1. A natural pyrazolotriazine pseudoiodinine produced by Pseudomonas mosselii 923 inhibits bacterial and fungal rice pathogens
- Author
-
Gongyou Chen, Ruihuan Yang, Qing Shi, Tingting Huang, Yichao Yan, Shengzhang Li, Yuan Fang, Ying Li, Linlin Liu, Longyu Liu, Xiaozheng Wang, Yongzheng Peng, Lifang Zou, and Shuangjun Lin
- Abstract
Natural products (NPs) are a consistent source of antimicrobial metabolites and pesticide leads and are largely produced by Pseudomonads-like soil-dwelling microorganisms. Herein we report the isolation of Pseudomonas mosselii strain 923 from rice rhizosphere soils of paddy fields; this strain specifically inhibited the growth of rice bacterial pathogens Xanthomonas oryzae pv. oryzae (Xoo) and X. oryzae pv. oryzicola (Xoc) and the fungal pathogen Magnaporthe oryzae. The antimicrobial compound produced by P. mosselii 923 was purified and identified as pseudoiodinine using HRMS, NMR and single-crystal X-ray diffraction.
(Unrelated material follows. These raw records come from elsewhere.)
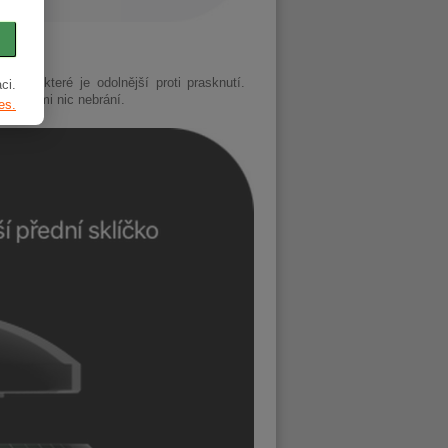
čko, které je odolnější proti prasknutí.
ci.
odinkami nic nebrání.
es.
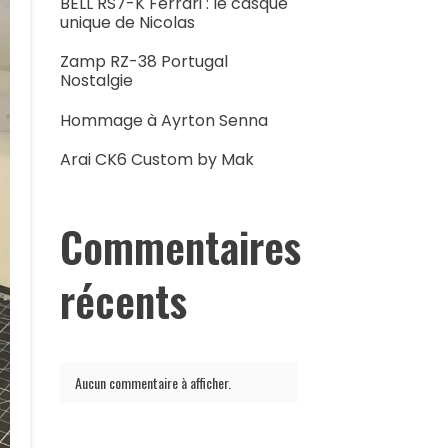
BELL RS7-K Ferrari : le casque
unique de Nicolas
Zamp RZ-38 Portugal
Nostalgie
Hommage à Ayrton Senna
Arai CK6 Custom by Mak
Commentaires
récents
Aucun commentaire à afficher.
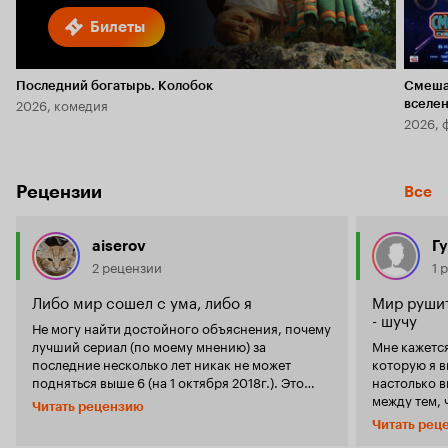
Билеты
Последний богатырь. Колобок
Смеша
2026, комедия
вселе
2026, 
Рецензии
Все
aiserov
Г
2 рецензии
1 
Либо мир сошел с ума, либо я
Мир рушит
- шучу
Не могу найти достойного объяснения, почему
лучший сериал (по моему мнению) за
Мне кажется
последние несколько лет никак не может
которую я видел. Не дума
подняться выше 6 (на 1 октября 2018г.). Это
настолько в
удивительный фильм. Сильный.
между тем, 
Читать рецензию
Эмоциональный. Герои сериала живут словно
вокруг катится в п
Читать рец
даже не понимая, что они актеры. Как в 'Шоу
своему счас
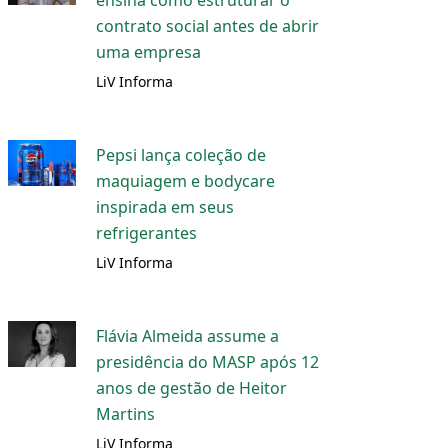
ensina como estruturar o
contrato social antes de abrir
uma empresa
LiV Informa
Pepsi lança coleção de
maquiagem e bodycare
inspirada em seus
refrigerantes
LiV Informa
Flávia Almeida assume a
presidência do MASP após 12
anos de gestão de Heitor
Martins
LiV Informa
Genome-wide random mutagenesis, transcriptome analysis and biochemical assays were used to define the pseudoiodinine biosynthetic cluster as a seven-gene operon, which was designated psdABCDEFG. Pseudoiodinine biosynthesis is proposed to initiate from GTP, which is converted into 2,5-diamino-6-(5-phospho-d-ribosylamino) pyrimidin-4(3H)-one by PsdD and converted to 5-amino-6-(5-phospho-d-ribitylamino) uracil by PsdG, followed by cyclization with glycine by PsdC/PsdE and an unknown ring contraction and two methylation reactions by PsdA and PsdF. Transposon mutagenesis indicated that pseudoiodinine biosynthesis is mediated by the global regulator GacA. Further regulation is mediated by two noncoding small RNAs, rsmY and rsmZ, that positively regulate pseudoiodinine transcription, and the carbon storage regulators CsrA2 and CsrA3, which negatively regulate expression. A 22.4-fold increase in pseudoiodinine production was achieved by optimizing the media used for fermentation, overexpressing the biosynthetic operon, and removing the CsrA binding sites. Use of P. mosselii strain 923 and purified pseudoiodinine in planta revealed that both of them inhibited X. oryzae without affecting the rice host, suggesting that pseudoiodinine can be used to control plant diseases.